Tiba-tiba, Kaisar Yue Jian membuka matanya yang putih tanpa pupil. Ia mulai memuntahkan cairan hitam pekat yang membeku seketika saat menyentuh lantai. Ini adalah inti dari kutukan tersebut.
"Sekarang, Ignis! Bakar akarnya!"
Ignis meraung, melepaskan semburan api azure paling murni yang langsung menembus tubuh Kaisar, namun secara ajaib hanya membakar racun tanpa merusak daging. Cahaya biru yang menyilaukan meledak dari dalam ruangan, menembus celah pintu dan jendela istana, menyinari seluruh Kota Kristal seperti fajar di tengah malam.
[Ding! Kutukan Es Jiwa Berhasil Dihancurkan.]
[Memulai Tahap Reintegrasi: Memulihkan Vitalitas.]
Lu Chen mengambil napas pendek, tangannya gemetar.
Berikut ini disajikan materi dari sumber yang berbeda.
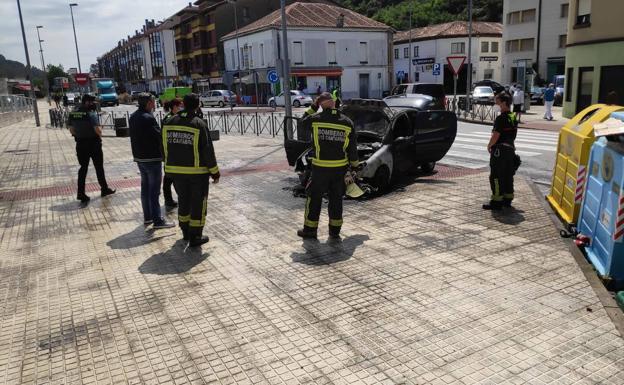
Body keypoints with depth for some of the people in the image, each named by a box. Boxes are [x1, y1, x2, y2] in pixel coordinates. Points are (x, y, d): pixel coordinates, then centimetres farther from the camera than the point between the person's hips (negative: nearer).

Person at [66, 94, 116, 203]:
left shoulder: (73, 113, 4)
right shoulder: (91, 113, -17)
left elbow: (71, 129, 9)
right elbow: (97, 129, -24)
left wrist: (78, 136, 17)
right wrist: (100, 131, -3)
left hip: (80, 144, 5)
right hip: (93, 143, -5)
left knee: (83, 167, 11)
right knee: (99, 167, 10)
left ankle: (81, 193, 6)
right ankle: (104, 189, 23)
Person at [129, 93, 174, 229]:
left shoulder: (133, 116, 9)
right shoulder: (148, 118, -20)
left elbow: (134, 136, 13)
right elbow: (160, 136, -21)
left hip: (139, 158, 9)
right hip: (152, 158, -9)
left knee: (145, 187, 17)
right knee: (154, 190, -4)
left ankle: (147, 217, 25)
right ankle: (157, 220, 1)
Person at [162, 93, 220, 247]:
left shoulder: (169, 123, 3)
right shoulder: (199, 124, -14)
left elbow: (165, 148, 9)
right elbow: (208, 151, -14)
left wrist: (170, 167, 18)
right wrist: (215, 171, -6)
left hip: (176, 170, 6)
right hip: (197, 171, -5)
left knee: (183, 201, 20)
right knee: (198, 203, 5)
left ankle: (185, 232, 32)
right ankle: (195, 237, 9)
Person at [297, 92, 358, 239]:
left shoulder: (315, 120, -9)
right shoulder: (347, 123, -1)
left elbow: (302, 122, 15)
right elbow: (352, 148, 4)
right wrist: (355, 165, 16)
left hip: (320, 167, -2)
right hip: (340, 167, 3)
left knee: (314, 197, 10)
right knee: (336, 198, 13)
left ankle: (310, 229, 17)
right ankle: (335, 230, 20)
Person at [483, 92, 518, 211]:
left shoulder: (501, 118, -17)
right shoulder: (514, 117, 12)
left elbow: (496, 136, -19)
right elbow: (513, 134, 16)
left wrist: (489, 146, -5)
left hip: (499, 149, -9)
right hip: (510, 148, 9)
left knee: (496, 176, -4)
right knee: (508, 175, 15)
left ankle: (496, 201, -3)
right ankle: (508, 199, 22)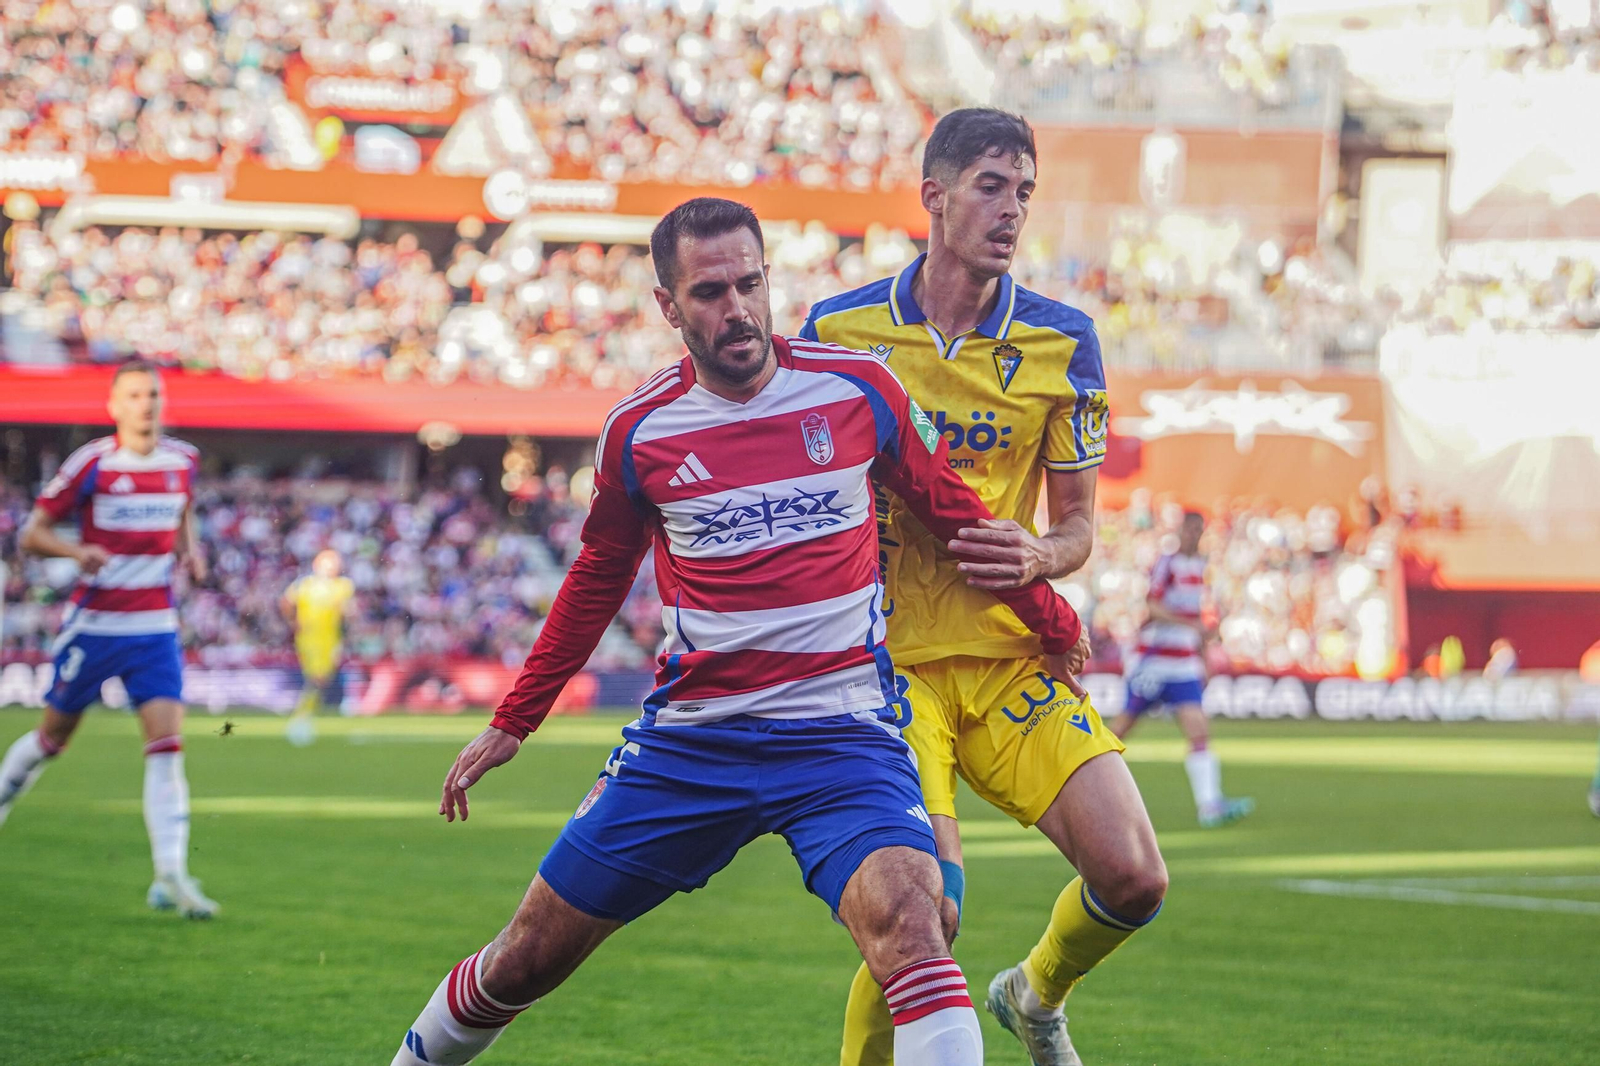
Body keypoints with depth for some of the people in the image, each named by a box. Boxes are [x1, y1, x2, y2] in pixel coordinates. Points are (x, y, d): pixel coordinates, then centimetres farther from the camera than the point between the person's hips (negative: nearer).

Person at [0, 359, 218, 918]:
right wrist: (77, 551, -25)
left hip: (155, 627, 3)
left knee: (167, 743, -11)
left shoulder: (183, 461, 4)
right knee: (54, 735, 12)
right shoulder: (91, 464, -10)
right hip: (92, 624, -3)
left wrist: (191, 553, 3)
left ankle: (171, 876, -14)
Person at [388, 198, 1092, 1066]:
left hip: (842, 733, -2)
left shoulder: (859, 389, -4)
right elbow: (597, 581, 16)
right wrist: (511, 723, 20)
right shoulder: (638, 431, -1)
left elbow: (954, 517, 12)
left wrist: (1052, 624, 20)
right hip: (687, 736, 2)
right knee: (525, 962, 7)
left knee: (905, 922, -29)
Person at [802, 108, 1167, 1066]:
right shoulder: (839, 330, -1)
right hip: (888, 658, -3)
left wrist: (1038, 556, -13)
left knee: (1134, 877, -9)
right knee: (929, 908, -21)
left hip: (1014, 657, 3)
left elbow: (1079, 524, 9)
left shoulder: (1062, 341, 3)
Energi di dalam tubuhnya hampir terkuras habis, namun ia melihat warna merah mulai kembali ke pipi Kaisar. Napas sang penguasa kini menjadi stabil dan dalam.
Saat itulah, pintu ruangan hancur berkeping-keping. Pangeran Zhao masuk dengan pedang terhunus, wajahnya penuh kegilaan. "Berhenti! Mati kau, pedagang gadungan!"
Lu Chen berdiri perlahan. Ia tidak menoleh, namun aura yang ia pancarkan membuat Pangeran Zhao terpaku di tempatnya, kakinya lemas hingga ia berlutut secara paksa.
"Kau terlambat, Pangeran," ucap Lu Chen dengan suara yang berat dan penuh kekuasaan.
Di ranjang, tangan Kaisar Yue Jian bergerak. Ia mencengkeram sprei, lalu perlahan duduk tegak. Matanya yang kini kembali biru jernih menatap ke arah saudaranya yang berkhianat.
"Zhao..." suara Kaisar terdengar serak namun penuh dengan kemarahan seorang penguasa sejati. "Kau pikir... aku tidak bisa mendengar pengkhianatanmu saat aku terbaring membeku?"
Pangeran Zhao menjatuhkan pedangnya. Wajahnya menjadi pucat seperti kertas. Di belakangnya, Yue Bing masuk dengan pedang yang berlumuran darah musuh, menatap Lu Chen dengan rasa syukur yang tak terhingga.
Lu Chen menghela napas, menatap Ignis yang kini kembali mengecil. "Tugas kita di sini selesai. Sekarang, biarkan keluarga ini menyelesaikan urusan internal mereka."
[Misi 'Pembersihan Istana' Selesai Sempurna!]
[Hadiah Bonus: Loyalitas Mutlak Kekaisaran Utara.]
[Level Kultivasi Lu Chen: Tahap Inti Emas - Level 5.]
Lu Chen melangkah keluar melewati Pangeran Zhao yang masih gemetar. Ia tidak butuh terima kasih. Di pikirannya, hanya ada satu tujuan berikutnya: Makam Naga Kuno.